First Time in 2 Years, My Mother is Pregnant

At the time, I really thought I would go insane. There was nowhere for me to go and express my feelings. I could not understand what I had done wrong to deserve all the things that were happening to me. What had I done wrong?

Feeling burdensome living at my relative’s home, my mother home went to find work in Tianjin. There, my mother was sold by the owner of the place she worked. I felt like I would burst full of rage. If she was to be married, at least she could have married a well-off man, I bellowed. My mother tried to calm me down, reassuring me that her husband was indeed a good and honest man.

From that time onwards, I had little choice but to work in the fields. Fortunately, my father in-law was in fact a good person and so my life was rather peaceful.

I became a shepherd and spent my days wandering the mountains herding cows. As the cows grazed in the fields, my days passed by leisurely as I absorbed the sunlight.

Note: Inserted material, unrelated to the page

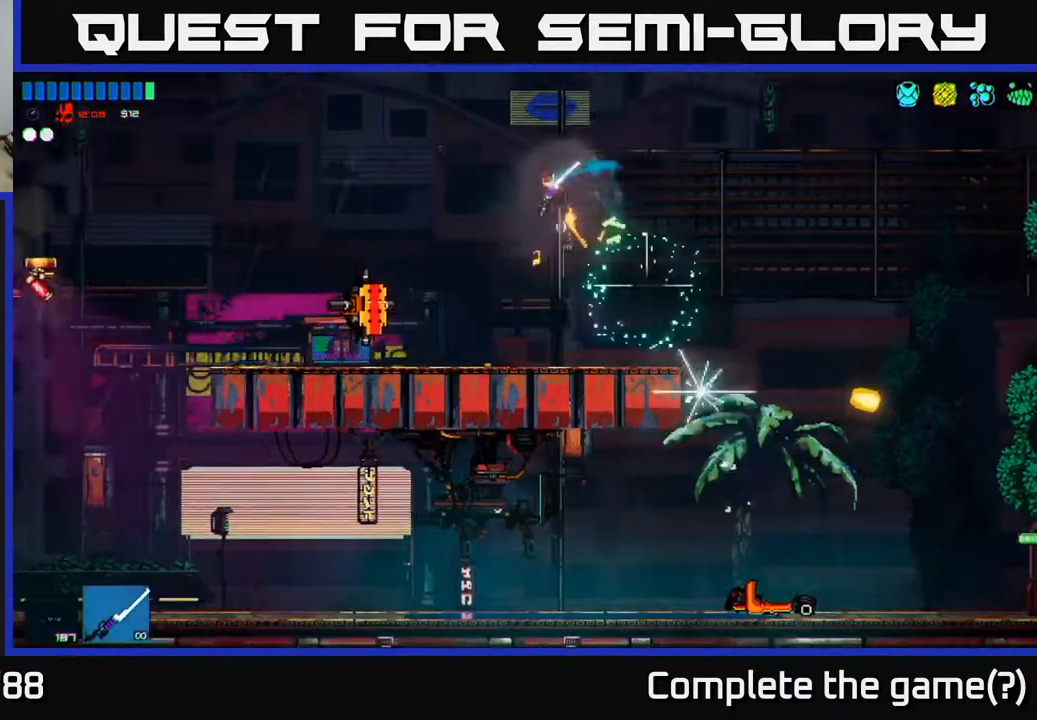
{"buttons": [], "left_stick": "up-left", "right_stick": "left", "events": [[200, "R2", "down"], [367, "R2", "up"]]}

My mother forcefully repatriated back to North Korea as a result of me

Being young, I thought I might as well practice martial arts in the mountains. I was 16 years old at the time and fascinated in movies about martial arts. I practiced martial arts with the neighborhood kids.

On hearing stories of street gangs in Hong Kong movies, I created a fantasy of a man’s world. With my shepherd friends, I suggested we make our own gang. They liked the idea and began to follow me around.

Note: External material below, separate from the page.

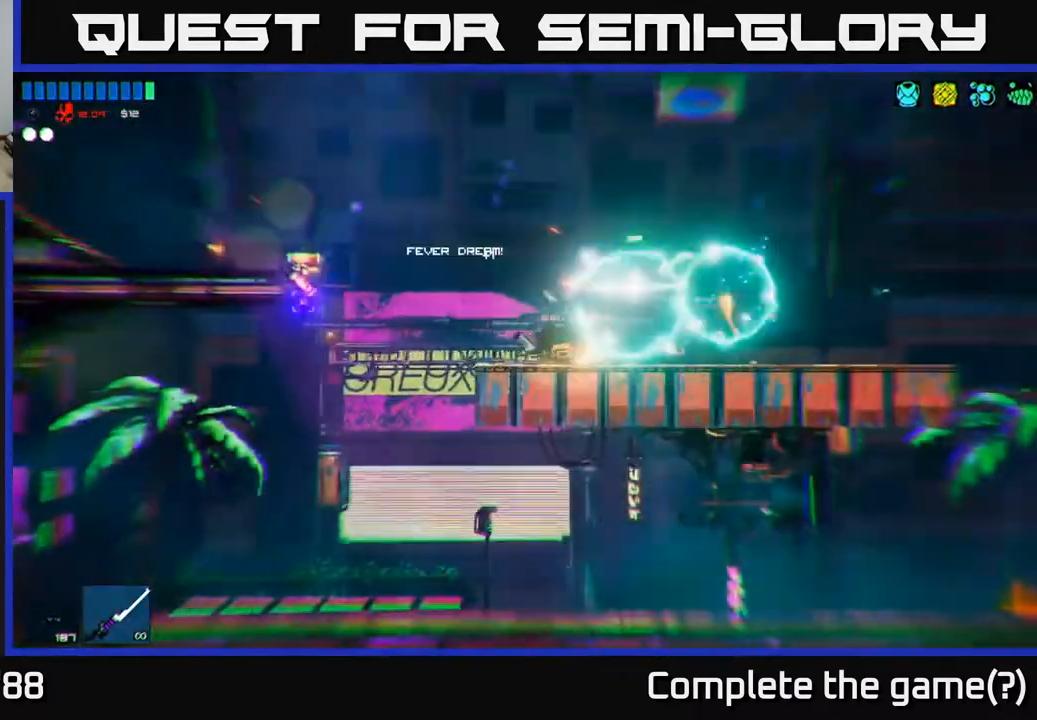
{"buttons": ["A"], "left_stick": "up-left", "right_stick": "left", "events": [[367, "A", "down"]]}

Then one day, my friends and I went to the city and happened to see a night club just like in the movies. We went in. There, a conflict arose between two gangs and a fight broke out. Undoubtedly, real life was different to the movies. Even though we had practiced martial arts we were of no competition to the rivals who attacked with weapons. We fought with our own two hands.

We fought for a long time in the night club and then heard the voice of the ringleader who ordered to stop fighting.

He said, “You are not the reason I came. Work under me.” I thought that my movie had become a reality. I happily agreed thinking that the doors to my future had just opened.

From then onwards, I became part of the gang which overlooked the districts red-light zone. Simply put, I was in fact one of those gangsters but at the time, I did not think what I was doing was necessarily bad. As I got into a few fights my name got around and I just thought I was becoming popular. However, my fantasy of a gangster did not last long.

One day, I was keeping watch over our zone when 40 or so rival gangsters came and kidnapped some of our “girls.” There were only 10 of us and though we mustered all our strength to fight the opposing gang, we ended up defeated. I was stabbed in the chest and hid in an unfamiliar farmhouse.

However, the riot intensified and the police became involved. The police began investigations on all the people around me, which included my mother. As a result, our identity as defectors was revealed and my mother was forcefully repatriated back to North Korea.

I could not find my mother after returning home. I heard that North Korean authorities had visited our home during the investigation which could only mean that she had been repatriated back to North Korea.

I was wretched and mortified. There was nowhere to hide the guilt I felt in my heart. Knowing that my mother had been resent to North Korea on account of me, I wanted to die. So, when I was caught by Chinese authorities at Shenyang Station, I confessed that I was North Korean. In the end, I was also repatriated back to North Korea.

Final escape

Locked up at the detention centre, undoubtedly the National Security Agency continued to pester me. I was supposed to be detained in the detention centre but due to an illness, I was fortunately permitted to return to my home. My body was in a poor condition from the moment I had left China and so I was in position where the authorities could no longer scrutinize me.

On returning to my home, I saw my mother on the verge of insanity as she had undergone such torment and further because of my father’s hatred towards her. Of course, I could not feel free in such a home. I begged my mother for forgiveness and suggested we defect one final time back to China.

My mother and I crossed the Tumen River for the final time in the winter of 2002. We crossed the Tumen River in a shower of snow. Then, my mother and I stood on the Chinese field facing the North and bowed several times. If there was a god somewhere, we hoped that he would listen to our prayers.

“This is the last time. Truly, please, please don’t let us get caught again.”

After bowing several times, we took a taxi through the snowstorm and safely headed for Yeongil. Whether it was because of my Chinese language skills or that the weather was extremely cold, the officer at the inspection gate passed us through the moment I spoke and we entered Yeongil with little difficultly.

From then on, I worked as a welder and earned an honest living. I saved enough money and with this money came to South Korea in 2005. Only now in Korea, I feel safe.

Even now, if I talk about the old days with my mother, my mother cannot stop crying. Even I cannot hold my tears as I talks about those times. However, I do not know if I could ever understand my mother’s thoughts.

People say that pain heals and beautifies after time. However, whenever I converse with my mother, I have never thought that this pain has beautified but rather the pain seems clearer as I am in front of her.

Even if Korea unifies, I do not know whether her pain will subside. Could we ever face my father and smile like the old days? I do not really know what the Juche ideology is, but I do know that I lost my father to it. I do not know whether I will be able to meet my father unless this ideology dissipates, even if Korea unifies. The only thing left is mere sadness.